Input matrix: {{2,2,1,4},{4,1,3,2},{7,1,9,2},{2,10,2,1}}
Desired output: {1, 2}
My output: {2, 2, 1, 0}
public static int[] common_elements(int[][] matrix){
int[] final_array = new int[matrix.length];
for (int i = 0; i < matrix.length; i++) {
int counter = 0;
for (int j = 1; j < matrix.length; j++) {
for (int k = 0; k < matrix.length; k++) {
if(matrix.[0][i] == matrix.[j][k]){
counter += 1;
break;
}
}
}
if(counter == a.length-1){
final_array[i] = a[0][i];
}
}
return final_array;
}
EDIT: This is what I finally got together that fits my requirements and works flawlessly, with comments
public static int[] repetitiveInts(int[][] a){
//This is a method declared outside for sorting every row of the matrix ascending-ly before I do the element search.
for (int i = 0; i < a.length; i++) {
sorting(a[i]);
}
//Declaring a LinkedList in order to add elements on the go
LinkedList<Integer> final_list= new LinkedList<Integer>();
//Iterating through the matrix with every element of the first row, counting if it appears in every row besides the first one.
for (int i = 0; i < a.length; i++) {
int counter = 0;
for (int j = 1; j < a.length; j++) {
for (int k = 0; k < a.length; k++) {
//Checking if an element from the other rows match
if(a[0][i] == a[j][k]){
a[j][k] = a[0][i]-1; //If a match is found, the element is changed so finding duplicates is possible.
counter += 1;
break; //Breaking and checking the next row after one row checks out successfully.
}
}
}
//If the element is indeed in every row, adds it to the lit.
if(counter == a.length-1){
final_list.add(a[0][i]);
}
}
//Since I had to return a regular int[] array, converting the LinkedList into an array.
int[] final_realarray= new int[final_list.size()];
for (int i = 0; i < final_list.size(); i++) {
final_realarray[i] = final_list.get(i);
}
return final_realarray;
Grateful for help :)

The most efficient way to solve this problem is by creating a histogram of frequencies for each nested array in the matrix (i.e. determine the number of occurrences for every element in the nested array).

*WORK ORDER A*.
Answer these questions from the forum excerpt about common matrix elements, one answer per line:
(i) What output does the poster want for the input matrix?
(ii) What type of list does the revised method declare in order to add elements on the go?
(iii) According to the reply at the end, what is the most efficient way to solve the problem?
*WORK ORDER B*.
For each statement, say whether it agrees with the forum excerpt about common matrix elements, and quote the words that decide it:
(i) The poster's first method produced {2, 2, 1, 0}.
(ii) The revised method sorts every row of the matrix in descending order before the search.
(iii) The revised method returns the LinkedList itself.
*WORK ORDER C*. Continue the forum excerpt about common matrix elements after its final sentence, carrying on the reply's explanation of the histogram approach.

*RECORDS PROVIDED*.
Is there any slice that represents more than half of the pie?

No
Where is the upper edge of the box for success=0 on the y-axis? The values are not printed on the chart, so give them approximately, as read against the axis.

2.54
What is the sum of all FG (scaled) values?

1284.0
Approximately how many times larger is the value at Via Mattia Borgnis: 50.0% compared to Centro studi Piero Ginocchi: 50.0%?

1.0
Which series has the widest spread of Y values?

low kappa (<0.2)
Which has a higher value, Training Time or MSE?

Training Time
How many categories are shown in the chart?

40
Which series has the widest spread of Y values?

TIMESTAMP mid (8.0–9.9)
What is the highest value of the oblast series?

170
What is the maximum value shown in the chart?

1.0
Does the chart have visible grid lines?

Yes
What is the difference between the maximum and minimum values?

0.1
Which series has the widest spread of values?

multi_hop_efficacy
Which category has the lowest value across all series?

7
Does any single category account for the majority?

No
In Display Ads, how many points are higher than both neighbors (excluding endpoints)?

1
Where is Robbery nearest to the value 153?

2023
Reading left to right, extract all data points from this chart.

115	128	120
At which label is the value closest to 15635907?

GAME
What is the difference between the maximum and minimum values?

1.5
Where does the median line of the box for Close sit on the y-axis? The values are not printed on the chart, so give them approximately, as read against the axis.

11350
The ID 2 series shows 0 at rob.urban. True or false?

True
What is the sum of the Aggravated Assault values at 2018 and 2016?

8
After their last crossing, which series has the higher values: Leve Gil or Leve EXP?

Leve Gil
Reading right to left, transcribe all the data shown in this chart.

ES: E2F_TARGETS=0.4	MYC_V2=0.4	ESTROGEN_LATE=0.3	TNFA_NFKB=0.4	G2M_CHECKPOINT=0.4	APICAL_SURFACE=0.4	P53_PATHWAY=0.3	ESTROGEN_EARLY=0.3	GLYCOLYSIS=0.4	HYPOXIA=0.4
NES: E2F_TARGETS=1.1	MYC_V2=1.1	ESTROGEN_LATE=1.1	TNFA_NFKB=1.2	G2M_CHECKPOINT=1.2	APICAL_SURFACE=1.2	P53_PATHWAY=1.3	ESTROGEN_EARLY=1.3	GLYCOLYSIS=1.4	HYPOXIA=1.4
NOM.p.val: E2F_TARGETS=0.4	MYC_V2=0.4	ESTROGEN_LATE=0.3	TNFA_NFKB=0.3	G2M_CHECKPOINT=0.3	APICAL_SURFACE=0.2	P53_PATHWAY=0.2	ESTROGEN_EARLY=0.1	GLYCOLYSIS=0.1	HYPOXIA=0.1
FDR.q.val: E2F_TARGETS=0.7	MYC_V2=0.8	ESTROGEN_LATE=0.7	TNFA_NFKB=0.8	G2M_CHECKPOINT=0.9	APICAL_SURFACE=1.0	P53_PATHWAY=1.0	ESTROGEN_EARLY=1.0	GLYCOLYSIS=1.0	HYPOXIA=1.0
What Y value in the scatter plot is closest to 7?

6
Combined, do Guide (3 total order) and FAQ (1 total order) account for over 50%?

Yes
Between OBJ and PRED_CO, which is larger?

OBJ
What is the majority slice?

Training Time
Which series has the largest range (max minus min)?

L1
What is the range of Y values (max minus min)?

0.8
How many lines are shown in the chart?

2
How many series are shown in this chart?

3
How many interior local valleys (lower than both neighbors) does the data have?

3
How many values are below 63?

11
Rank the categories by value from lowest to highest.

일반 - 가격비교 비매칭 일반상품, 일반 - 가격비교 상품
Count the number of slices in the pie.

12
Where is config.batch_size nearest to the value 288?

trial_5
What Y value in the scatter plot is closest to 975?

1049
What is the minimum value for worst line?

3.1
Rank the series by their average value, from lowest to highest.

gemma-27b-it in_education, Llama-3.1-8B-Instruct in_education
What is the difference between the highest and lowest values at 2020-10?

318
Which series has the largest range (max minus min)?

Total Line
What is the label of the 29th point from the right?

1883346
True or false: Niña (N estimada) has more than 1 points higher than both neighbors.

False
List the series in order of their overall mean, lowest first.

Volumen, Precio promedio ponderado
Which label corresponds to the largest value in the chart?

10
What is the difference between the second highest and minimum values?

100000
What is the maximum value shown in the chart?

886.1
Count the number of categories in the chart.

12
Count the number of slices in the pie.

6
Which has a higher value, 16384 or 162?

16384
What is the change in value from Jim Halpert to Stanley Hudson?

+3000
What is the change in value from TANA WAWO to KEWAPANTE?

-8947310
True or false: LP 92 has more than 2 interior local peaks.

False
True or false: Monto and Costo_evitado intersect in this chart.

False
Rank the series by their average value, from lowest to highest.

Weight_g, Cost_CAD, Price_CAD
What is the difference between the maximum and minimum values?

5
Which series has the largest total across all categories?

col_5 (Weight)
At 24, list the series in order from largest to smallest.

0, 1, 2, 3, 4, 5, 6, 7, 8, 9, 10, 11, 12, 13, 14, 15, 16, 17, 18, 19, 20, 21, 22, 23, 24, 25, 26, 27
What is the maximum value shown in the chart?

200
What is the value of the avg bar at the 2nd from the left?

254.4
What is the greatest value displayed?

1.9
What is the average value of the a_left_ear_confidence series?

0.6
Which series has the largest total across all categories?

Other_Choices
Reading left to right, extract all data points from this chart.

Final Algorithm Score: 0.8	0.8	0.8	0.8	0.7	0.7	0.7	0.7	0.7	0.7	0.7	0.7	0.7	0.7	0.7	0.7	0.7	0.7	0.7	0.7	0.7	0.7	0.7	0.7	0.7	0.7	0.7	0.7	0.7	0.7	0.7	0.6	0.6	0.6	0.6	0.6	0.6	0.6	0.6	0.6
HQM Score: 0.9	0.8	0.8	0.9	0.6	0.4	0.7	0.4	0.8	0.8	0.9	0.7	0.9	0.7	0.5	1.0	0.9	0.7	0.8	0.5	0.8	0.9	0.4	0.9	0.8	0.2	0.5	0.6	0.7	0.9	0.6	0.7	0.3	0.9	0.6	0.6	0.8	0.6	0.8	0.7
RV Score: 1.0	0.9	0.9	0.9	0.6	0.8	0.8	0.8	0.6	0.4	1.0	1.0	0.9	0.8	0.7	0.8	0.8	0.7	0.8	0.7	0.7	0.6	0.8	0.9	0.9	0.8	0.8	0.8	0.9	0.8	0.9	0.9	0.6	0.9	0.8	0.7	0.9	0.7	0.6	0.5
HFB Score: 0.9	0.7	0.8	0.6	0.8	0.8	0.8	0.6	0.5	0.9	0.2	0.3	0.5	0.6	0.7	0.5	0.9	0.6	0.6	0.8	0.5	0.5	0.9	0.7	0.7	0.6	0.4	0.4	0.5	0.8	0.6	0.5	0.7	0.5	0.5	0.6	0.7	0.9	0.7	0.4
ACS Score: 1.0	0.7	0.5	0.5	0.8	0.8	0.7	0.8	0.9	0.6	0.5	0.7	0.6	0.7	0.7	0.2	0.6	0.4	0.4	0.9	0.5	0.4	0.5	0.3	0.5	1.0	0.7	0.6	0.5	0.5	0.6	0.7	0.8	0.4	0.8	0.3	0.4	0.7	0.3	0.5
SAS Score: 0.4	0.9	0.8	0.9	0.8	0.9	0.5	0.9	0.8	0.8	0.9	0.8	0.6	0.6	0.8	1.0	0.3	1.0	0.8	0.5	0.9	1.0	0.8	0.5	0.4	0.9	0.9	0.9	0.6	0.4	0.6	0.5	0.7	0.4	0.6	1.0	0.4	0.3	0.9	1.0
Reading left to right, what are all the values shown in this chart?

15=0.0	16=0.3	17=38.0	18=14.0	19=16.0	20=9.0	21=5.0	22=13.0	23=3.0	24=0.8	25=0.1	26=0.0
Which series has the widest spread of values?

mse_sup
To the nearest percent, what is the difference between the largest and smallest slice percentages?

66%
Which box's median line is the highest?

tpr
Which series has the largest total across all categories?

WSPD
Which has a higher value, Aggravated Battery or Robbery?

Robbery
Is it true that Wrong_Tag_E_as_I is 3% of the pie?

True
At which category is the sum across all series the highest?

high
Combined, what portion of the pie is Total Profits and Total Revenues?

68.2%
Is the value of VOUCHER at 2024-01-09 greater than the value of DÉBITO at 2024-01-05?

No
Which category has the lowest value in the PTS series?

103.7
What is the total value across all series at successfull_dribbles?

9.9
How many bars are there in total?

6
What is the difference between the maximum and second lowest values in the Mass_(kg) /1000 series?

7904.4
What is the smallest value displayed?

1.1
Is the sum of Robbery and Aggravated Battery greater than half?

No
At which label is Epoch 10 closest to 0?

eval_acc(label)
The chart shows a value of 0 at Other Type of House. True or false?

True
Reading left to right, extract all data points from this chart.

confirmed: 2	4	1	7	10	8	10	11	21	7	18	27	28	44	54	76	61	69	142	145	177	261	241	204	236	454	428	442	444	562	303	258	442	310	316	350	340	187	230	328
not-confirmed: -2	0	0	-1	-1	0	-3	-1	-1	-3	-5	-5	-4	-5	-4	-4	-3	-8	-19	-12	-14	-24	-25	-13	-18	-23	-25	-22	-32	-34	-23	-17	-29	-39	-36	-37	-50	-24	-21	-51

*ANSWER SECTION A*.
(i) {1, 2}
(ii) A LinkedList (LinkedList<Integer>)
(iii) Creating a histogram of frequencies for each nested array in the matrix, that is, determining the number of occurrences for every element in the nested array.

*ANSWER SECTION B*.
(i) Yes: "My output: {2, 2, 1, 0}"
(ii) No: "sorting every row of the matrix ascending-ly before I do the element search"
(iii) No: "Since I had to return a regular int[] array, converting the LinkedList into an array."

*ANSWER SECTION C*.
Every histogram will be represented by a Map<Integer, Integer> (array element as a key, its occurrences as a value). To generate a histogram only a single pass through the array is needed. In the solution below this logic resides inside the getFrequencies() method.
After creating all histograms we have to merge them. In terms of set theory we are looking for an intersection of keys in all histograms. I.e. we need only those keys that appear at least once in every histogram and a value for each key will be the smallest in all histograms for that key. This logic is placed in the getCommonElements().
In order to create a merged histogram, we can pick any of the histograms (in the code below the first histogram is used frequencies.get(0).keySet()) and iterate over its keys. Then in the nested loop, for every key, we need to find the minimum value associated with that in every histogram in a list (reminder: that will be the smallest number of occurrences for the key).
At the same time, while merging histograms we can also find the length of the resulting array by adding all the minimal frequencies together. That small optimization will allow to avoid doing the second iteration over the merged map.
The last step required is to populate the resulting array commonElements with keys from the merged histogram. Value of every key denotes how many times it has to be placed in the resulting array.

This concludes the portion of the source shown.